Kangiqsujuaq is swamped with drugs and alcohol, police warn, because
residents are flush with cash following the distribution of
profit-sharing cheques from Xstrata's Raglin mine earlier this summer.

The municipality and landholding organization has invested some of the
money, but members of the Kativik Regional Police Force say many
residents have used the payout, which amounts to several thousands of
dollars per family, to travel to Montreal and return with beer, wine
and spirits.

"People will buy drugs instead of supplying their children with
diapers or food. I picked up a three-year-old a few months ago in the
middle of the night and brought him home. The kids don't want to be in
the house when the parents are drunk even at that age. It's sad," said
Const. Shawn McDonald.

Police have intervened with a number of drug seizures and arrests in
the community, which has a population of about 480.

**Information supplied**
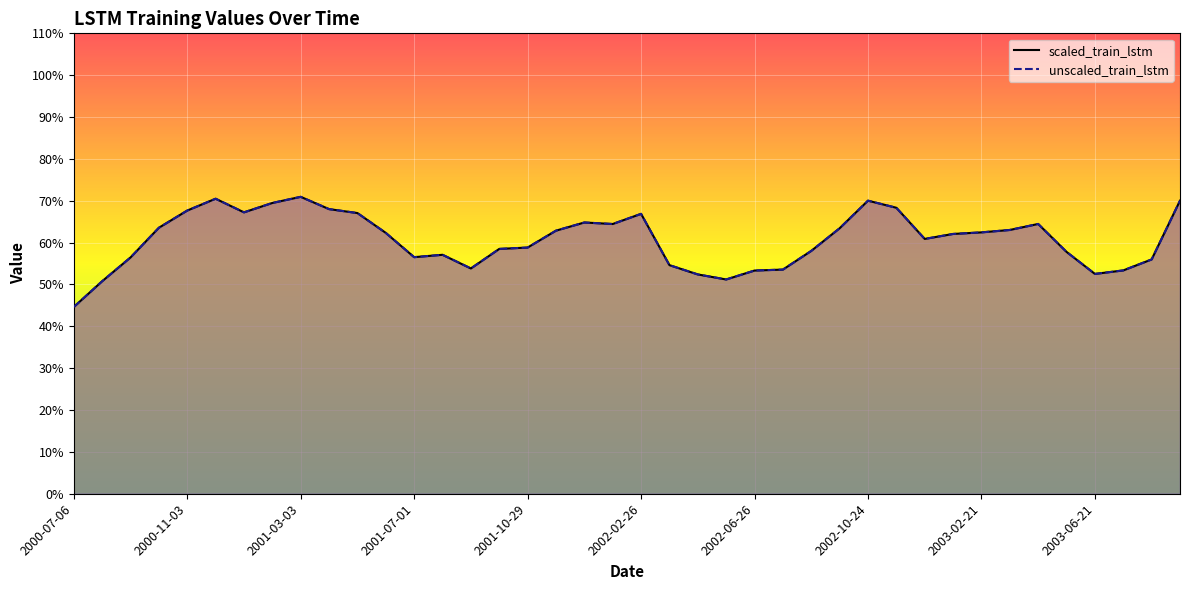

What is the maximum value shown in the chart?

0.7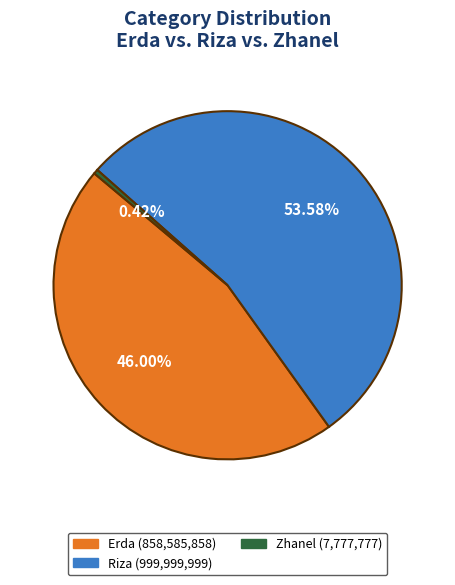

Which slice represents more than half of the pie?

Riza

**Task requirements**
Decide whether each statement agrees with the Kangiqsujuaq text, answering yes or no and quoting the words of the text that settle it. (a) The profit-sharing cheques came from Xstrata's Raglin mine. (b) Many residents traveled to Quebec City to bring back alcohol. (c) The community has a population of about 4,800.

**Solution for this problem**
(a) Yes: "profit-sharing cheques from Xstrata's Raglin mine"
(b) No: "to travel to Montreal and return with beer, wine and spirits"
(c) No: "which has a population of about 480"